Algorithms and open-source machine-learning tools are as good as, or even better than, human reviewers in detecting cancer cases using information from free-text pathology reports, according to a new study from the Regenstrief Institute and Indiana University School of Informatics and Computing at Indiana University at Purdue. Further, the computerized approach also was faster and less resource-intensive.
Researchers sampled 7,000 free-text pathology reports from more than 30 hospitals that participate in the Indiana Health Information Exchange. The researchers used open-source tools, classification algorithms, and varying feature selection approaches to predict if a report was positive or negative for cancer. The results indicated that a fully automated review yielded results similar or better than those of trained human reviewers, saving both time and money, Indiana University said.
Every state in the United States requires cancer cases to be reported to statewide cancer registries for disease tracking, identification of at-risk populations, and recognition of unusual trends or clusters.
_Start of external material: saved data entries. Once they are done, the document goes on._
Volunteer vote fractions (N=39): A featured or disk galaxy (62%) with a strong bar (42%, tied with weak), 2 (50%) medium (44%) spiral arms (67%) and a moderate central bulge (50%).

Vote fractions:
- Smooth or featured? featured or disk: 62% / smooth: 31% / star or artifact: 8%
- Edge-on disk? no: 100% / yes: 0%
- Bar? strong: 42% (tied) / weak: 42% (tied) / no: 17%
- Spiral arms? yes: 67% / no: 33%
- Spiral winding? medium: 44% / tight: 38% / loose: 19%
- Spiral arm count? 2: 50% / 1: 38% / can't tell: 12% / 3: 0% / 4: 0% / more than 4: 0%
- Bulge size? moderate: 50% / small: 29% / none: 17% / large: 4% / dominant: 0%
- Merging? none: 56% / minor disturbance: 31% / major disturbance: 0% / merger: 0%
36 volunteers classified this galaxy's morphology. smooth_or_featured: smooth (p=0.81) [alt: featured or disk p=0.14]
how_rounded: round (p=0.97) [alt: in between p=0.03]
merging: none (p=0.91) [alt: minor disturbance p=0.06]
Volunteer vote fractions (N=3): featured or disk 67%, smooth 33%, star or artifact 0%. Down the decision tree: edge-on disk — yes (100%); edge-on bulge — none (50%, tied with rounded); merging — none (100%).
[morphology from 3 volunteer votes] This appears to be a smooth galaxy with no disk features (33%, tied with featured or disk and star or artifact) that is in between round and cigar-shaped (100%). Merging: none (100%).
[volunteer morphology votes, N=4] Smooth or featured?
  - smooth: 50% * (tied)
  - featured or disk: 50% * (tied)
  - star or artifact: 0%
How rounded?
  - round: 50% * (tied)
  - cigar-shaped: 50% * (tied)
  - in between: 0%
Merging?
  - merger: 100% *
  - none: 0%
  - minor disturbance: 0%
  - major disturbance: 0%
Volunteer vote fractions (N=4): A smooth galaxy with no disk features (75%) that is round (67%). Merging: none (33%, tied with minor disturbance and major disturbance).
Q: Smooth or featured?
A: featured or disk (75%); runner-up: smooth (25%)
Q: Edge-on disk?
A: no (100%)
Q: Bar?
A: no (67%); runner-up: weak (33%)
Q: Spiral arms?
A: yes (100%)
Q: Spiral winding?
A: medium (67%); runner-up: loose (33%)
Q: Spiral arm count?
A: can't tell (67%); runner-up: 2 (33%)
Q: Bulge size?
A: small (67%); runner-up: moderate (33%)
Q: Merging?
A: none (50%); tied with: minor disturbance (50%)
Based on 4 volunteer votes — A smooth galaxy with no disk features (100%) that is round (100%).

Typically, however, healthcare providers with little time on their hands submit cancer reports to harried public health departments months into the course of a patient’s treatment, rather than at the time of initial diagnosis, Indiana University said.
As a result, the information can be difficult for health officials to interpret, which further delays health department action when action is needed, the university added. In their study, the Regenstrief Institute and Indiana University researchers have demonstrated that machine learning can greatly facilitate this process by automatically extracting crucial meaning from plain text, also known as free-text, pathology reports, and using the information and meaning for decision-making.
“We think it’s no longer necessary for humans to spend time reviewing text reports to determine if cancer is present or not,” said study senior author Shaun Grannis, MD, interim director of the Regenstrief Center of Biomedical Informatics. “We have come to the point in time that technology can handle this. A human’s time is better spent helping other humans by providing them with better clinical care.”
Much of the work in informatics during the next few years will be focused on how providers can benefit from machine learning and artificial intelligence, Grannis added.
“Everything – physician practices, health systems, health information exchanges, insurers, as well as public health departments – are awash in oceans of data,” he said.. “How can we hope to make sense of this deluge of data? Humans can’t do it – but computers can.”
The study,“Towards Better Public Health Reporting Using Existing Off the Shelf Approaches: A Comparison of Alternative Cancer Detection Approaches Using Plaintext Medical Data and Non-dictionary Based Feature Selection,” was published in the April 2016 issue of the Journal of Biomedical Informatics. The study was conducted with support from the Centers for Disease Control and Prevention.